En effet, les voix continuent de se hausser dès le début du mois de janvier pour rappeler aux membres du Conseil présidentiel de transition (CPT) que leur mandat prendra fin le 7 février 2026 et qu’ils doivent inconditionnellement quitter le pouvoir afin de céder la place à une nouvelle transition capable d’administrer le pays.
Plusieurs structures affirment que le CPT a échoué dans la gouvernance du pays, notamment parce qu’il n’a respecté aucun point de l’accord qu’il avait signé.
Dans ce contexte, Me Evel Fanfan, membre de l’opposition plurielle, a fait un ensemble de constats autour de la situation économique, de la dégradation sociale et de la détérioration de la crise sécuritaire, au cours de laquelle les caïds ont occupé de plus en plus de territoires. Des personnes fuient leurs quartiers et tombent dans la misère. Tous ces constats expliquent qu’aucun accord ni aucune négociation n’est possible avec le CPT après le 7 février.
Il affirme que ce gouvernement a eu deux ans pour rétablir la sécurité, relancer l’économie et organiser les élections. Il n’a rien fait ; au contraire, la situation devient plus chaotique. Pour eux, ils ont échoué sur toute la ligne.

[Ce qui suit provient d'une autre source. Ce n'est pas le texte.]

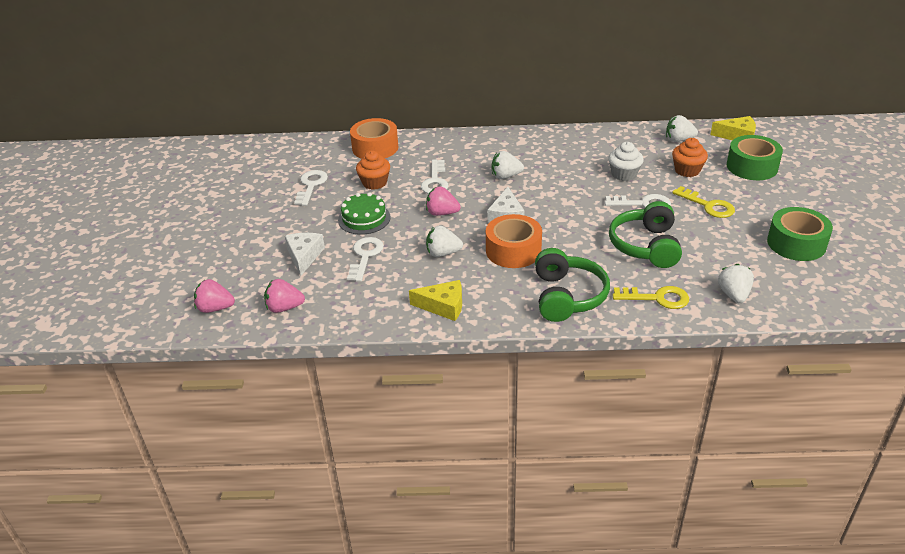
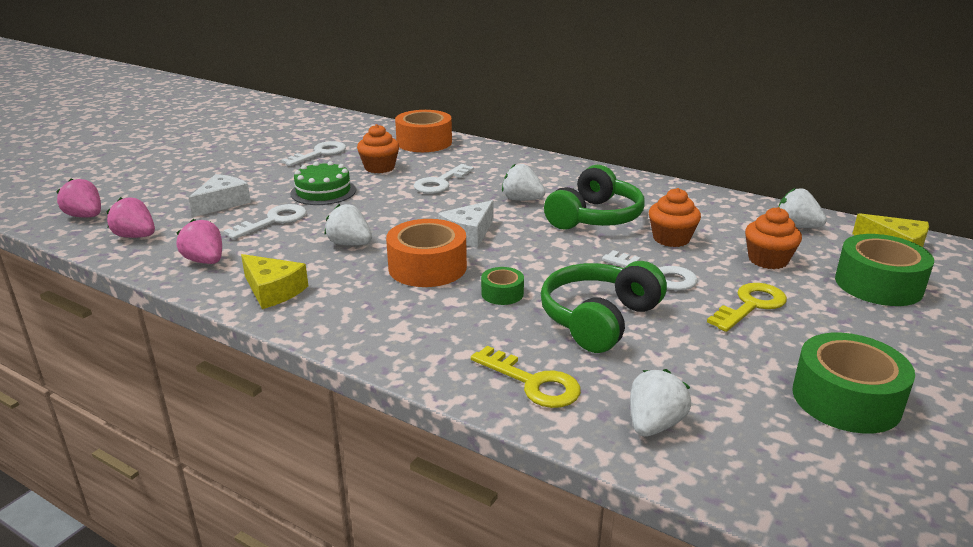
camera: 30 degrees right, 10 degrees down
(442, 213) = (404, 210): pink strawberry -> pink strawberry (205, 261)
(567, 296) = (420, 334): green headphones -> green headphones (594, 217)
(577, 251) = (502, 293): none -> green tape
(624, 174) = (671, 239): white cupcake -> orange cupcake
(708, 205) = (750, 306): yellow key -> yellow key turned 120 degrees counterclockwise

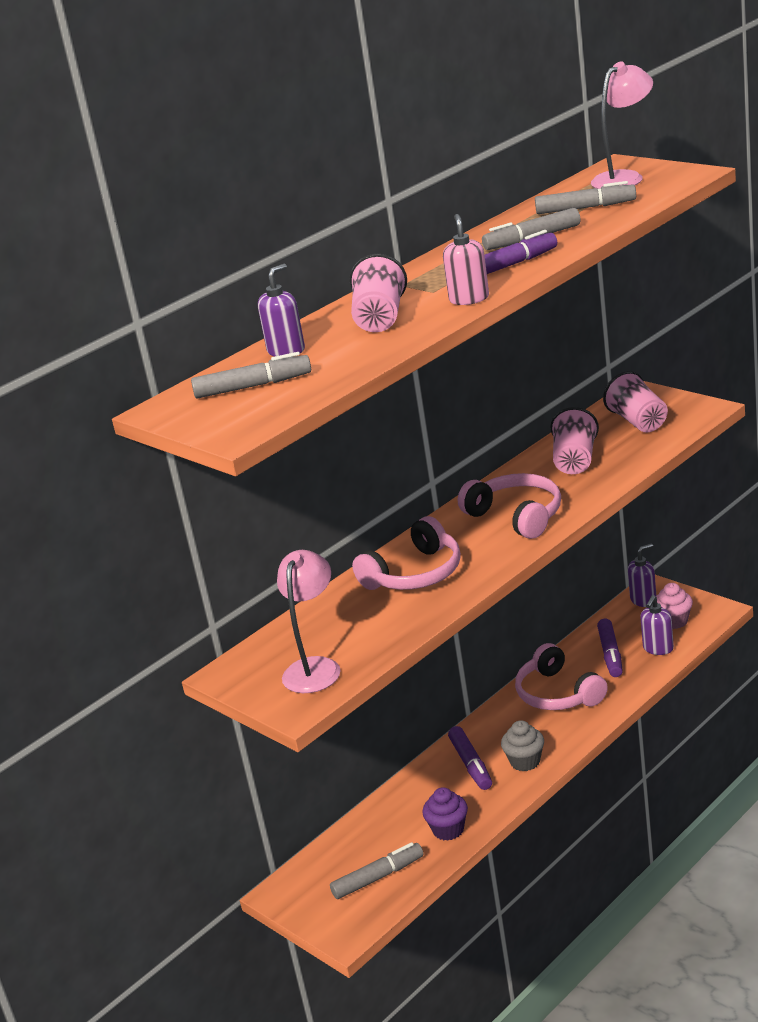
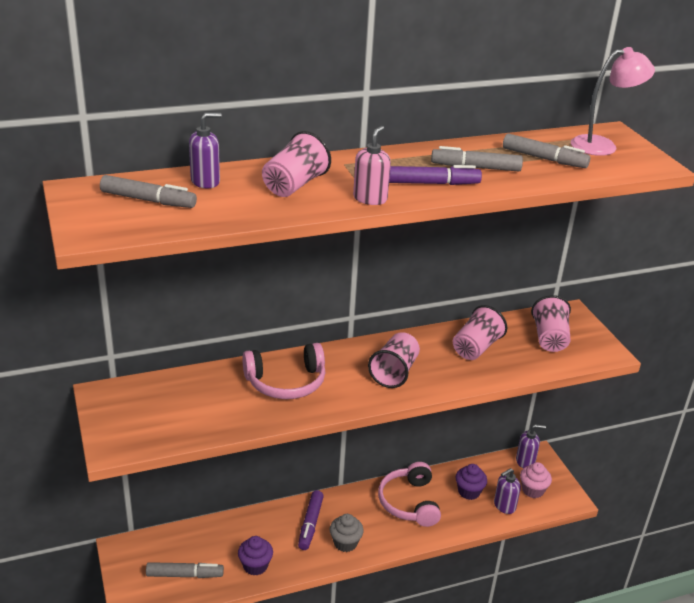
camera: 20 degrees right, 5 degrees up
(315, 667) = (154, 422): pink lamp -> none
(516, 516) = (394, 372): pink headphones -> pink cup
(610, 654) = (469, 492): purple marker -> purple cupcake

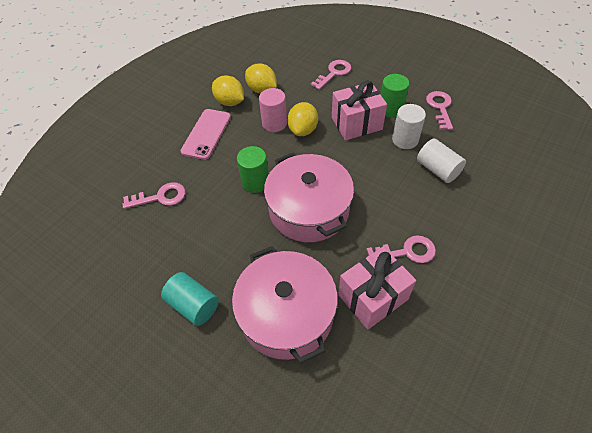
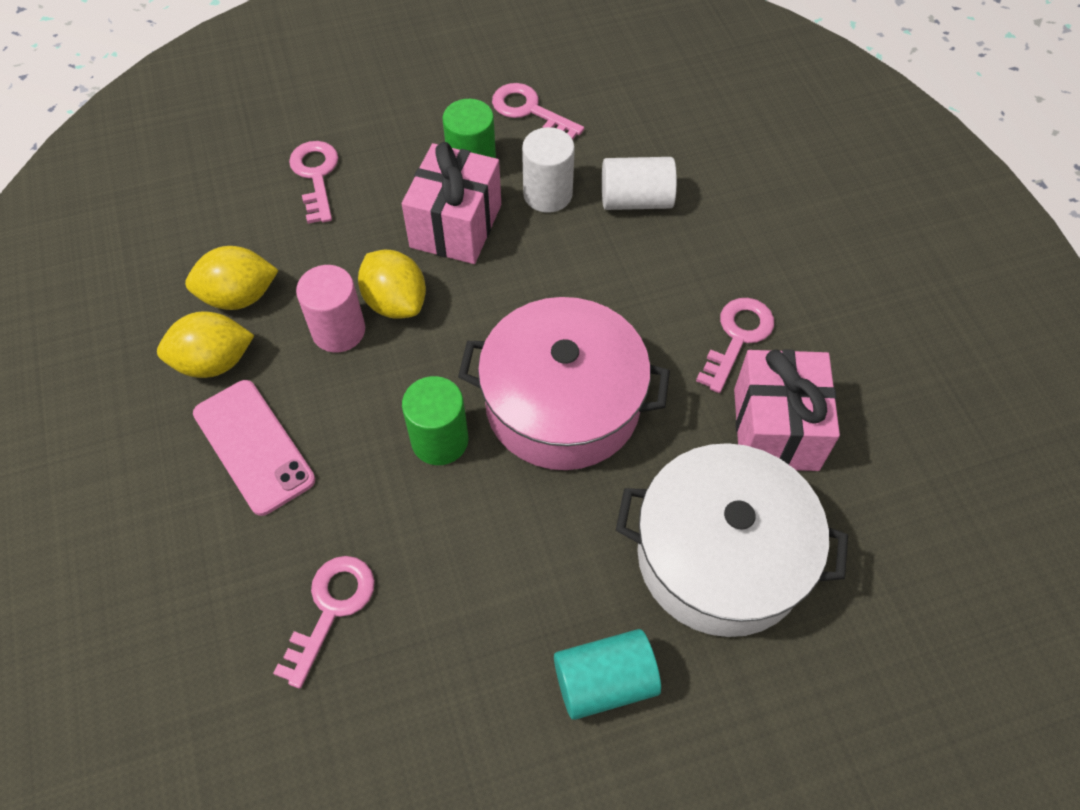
camera: 55 degrees left, 5 degrees up
(286, 314) = (721, 556): pink pot -> white pot

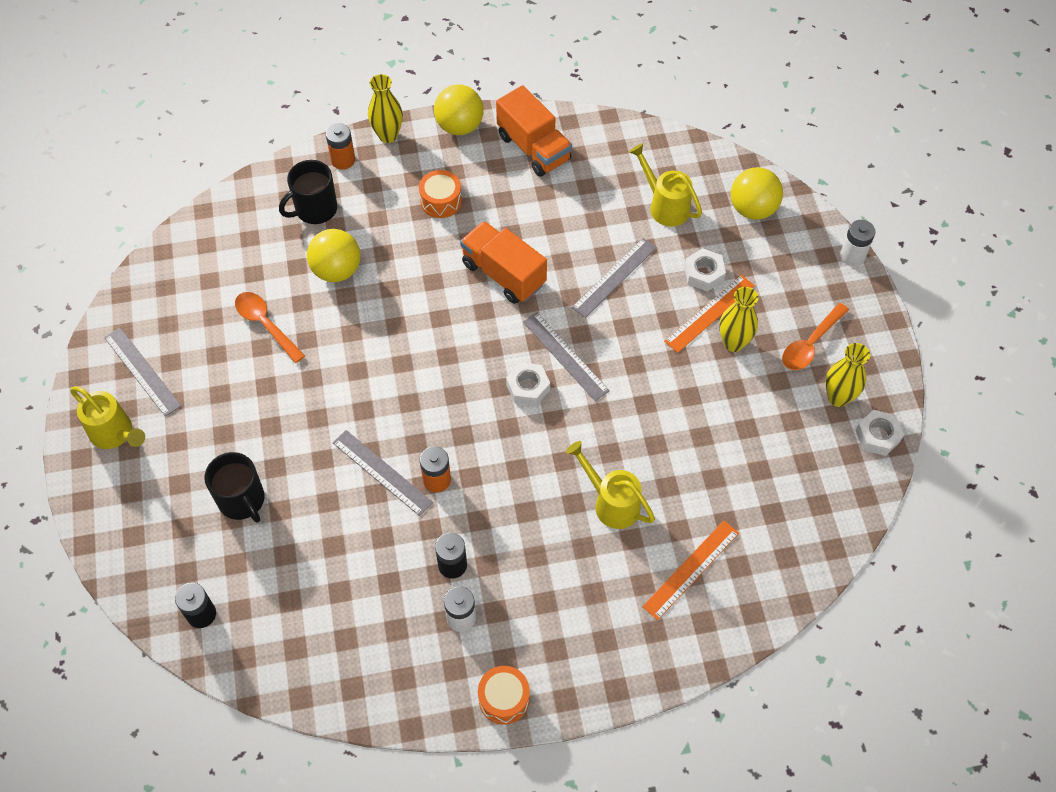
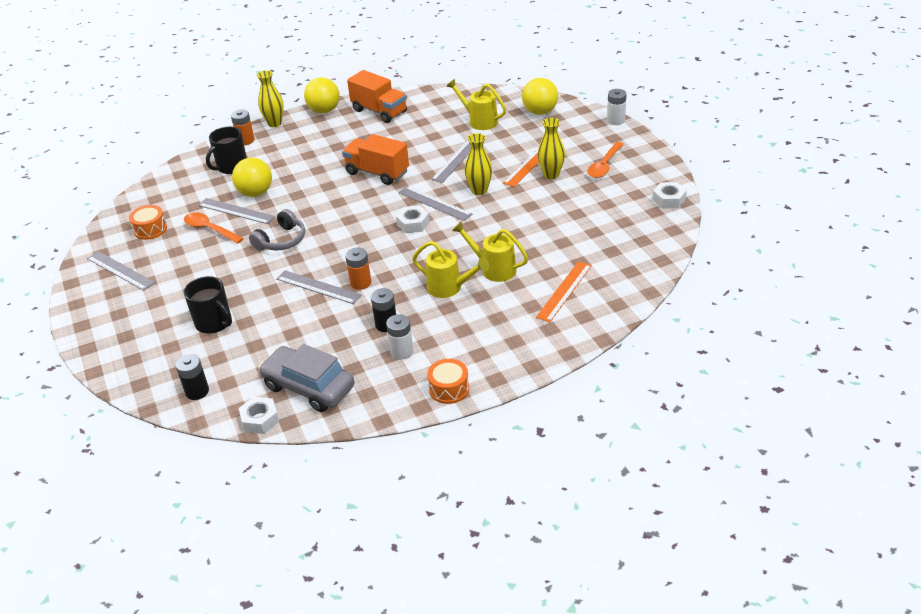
camera: 10 degrees left, 20 degrees down
(115, 434) = (106, 307): yellow watering can -> yellow watering can (449, 288)
(305, 298) = (236, 211): none -> grey ruler
(335, 646) = (309, 387): none -> grey car
(353, 372) = (281, 240): none -> grey headphones
(441, 201) = (321, 147): orange drum -> orange drum (150, 229)
(704, 274) = (518, 147): white nut -> white nut (260, 419)
(838, 397) = (634, 186): yellow vase -> yellow vase (479, 190)

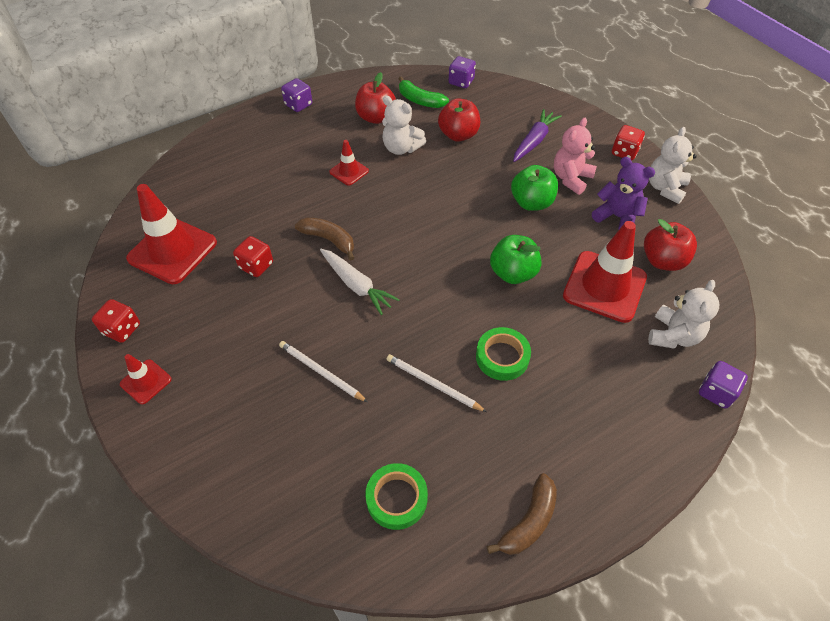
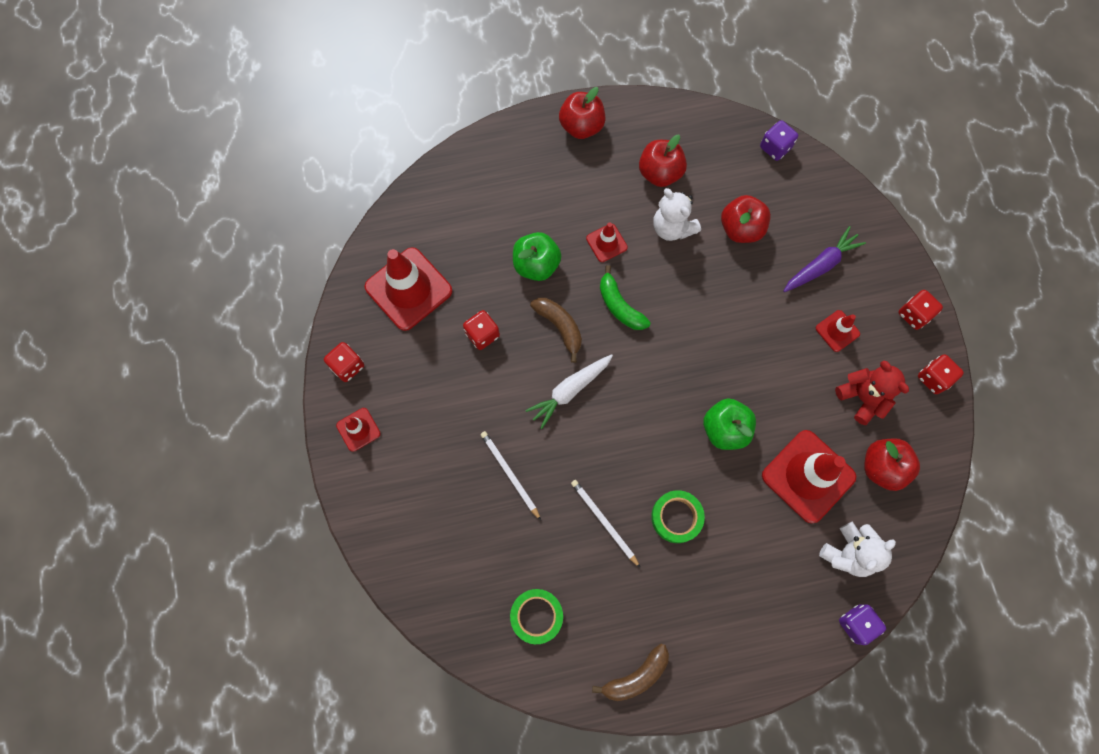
camera: 20 degrees right, 20 degrees up
(298, 105) = (581, 126): purple dice -> red apple
(356, 285) = (570, 390): white carrot -> white carrot turned 75 degrees clockwise
(420, 100) = (717, 162): green banana -> green banana (619, 305)
(531, 203) = (781, 349): green apple -> green apple (536, 265)
(571, 178) = (837, 331): pink teddy bear -> red traffic cone
(617, 217) = (862, 397): purple teddy bear -> red teddy bear
(665, 188) = (933, 378): white teddy bear -> red dice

En outre, il lance un appel solennel à tout le peuple haïtien afin qu’il commence à se préparer pour investir les rues du pays et se soulever contre ce gouvernement, car pour lui, ce pouvoir n’a plus de légitimité.
« Le pays appartient encore au peuple. Et nous, l’opposition plurielle, lançons cet appel pour dire que si vous pensez rester au pouvoir ne serait-ce que trois secondes après le 7 février, les conseillers se trompent lourdement », ajoute Me Fanfan.
Il rappelle qu’un accord a été signé, confiant à un groupe d’hommes et de femmes le pouvoir de redresser la situation. Mais on constate qu’ils n’ont rien fait, alors que le peuple haïtien est plongé dans une souffrance sans fin.
À l’approche du 7 février, les membres de l’opposition plurielle rapportent qu’ils ne resteront pas les bras croisés. Le 7 février, ils exigent que le CPT, le gouvernement, les ministres et les directeurs généraux démissionnent pour confier le pays à un nouveau gouvernement.
De son côté, Josué Stervil, porte-parole de Crie Peuple, lance un appel général au peuple haïtien, tout particulièrement à la jeunesse du pays, afin de s’impliquer, de s’engager et d’intégrer la lutte pour la libération d’Haïti.
Selon lui, sans action citoyenne, il n’y aura ni souveraineté ni progrès. « Levez-vous. Le 7 février 2026, nous devons nous dresser ensemble pour déboulonner ce système esclavagiste déguisé qui met la population en captivité », a-t-il conclu.